In the passage below about rowing and weighing risks, who gave the advice to make decisions that allow one to "be the best version of you"?

= PROVIDED PASSAGE =
※ ※ ※
There is an army of procedures prepared to help mitigate any risks of travel and training abroad, but there is still a risk and we each need to consider our personal circumstance to decide if it is worth it.
It’s not just rowing. This cost versus benefit analysis has become part of everyone’s daily lives. I take a risk to see a friend because it’s good for my mental health, but mitigate against this by putting the layers on to meet outside and air hugging.
I can no longer just pop to the shop mid-afternoon when a TV advert suddenly has me craving Ben and Jerry’s, but instead raid the cupboards to find a forgotten bag of Maltesers that will make do until the next weekly shop.
It is often subconscious, but even walking down the street I am analysing whether to cross over the road to avoid the mask-less person strolling towards us.
“One of the greatest bits of advice I was given by Fran Houghton was to make decisions that allow me to ‘be the best version of you’”
To some extent as athletes we have always lived like this. Rowing isn’t just a nine to five job, but a lifestyle where performance is affected by how much energy we use outside of training. If we are invited to a friend’s birthday drinks, we consider how late to bed it would make us and what else is on the programme and in our diaries that week.
For some of us, a night of seeing friends and switching off from the rowing world might put us in a better head space and enhance our performance. For others, getting the extra sleep and arranging to see the friend for coffee another day would have the same effect. There isn’t a one size fits all rule. It’s a constant cost vs. benefit analysis.
There have been times in my rowing journey where I have had to make big decisions such as whether to move clubs, whether to give up my career for full-time rowing and even whether to get married.
One of the greatest bits of advice I was given by Fran Houghton was to make decisions that allow me to ‘be the best version of you’. I have found this so helpful when thinking about what to do. I need to know myself; what helps me relax, what gets me in a good mood and in the right headspace to perform. I can then make decisions based that allow me to be my best, so long as there isn’t a negative effect on my teammates.
So yes, it is a new thing for us as athletes to have to decide to opt-in or opt-out of camp. And more than ever we are all being faced with daily decisions that have an element of risk to them.
Like you, all I can do is put any precautions in place to minimise that risk, think about the effect of a decision on those around us, and ultimately decide what will help me be the best version of me.
※ ※ ※
= DATA SEGMENT =
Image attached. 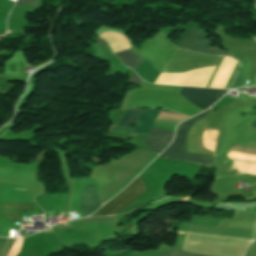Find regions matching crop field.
※ ※ ※
= FULL SOLUTION =
Fran Houghton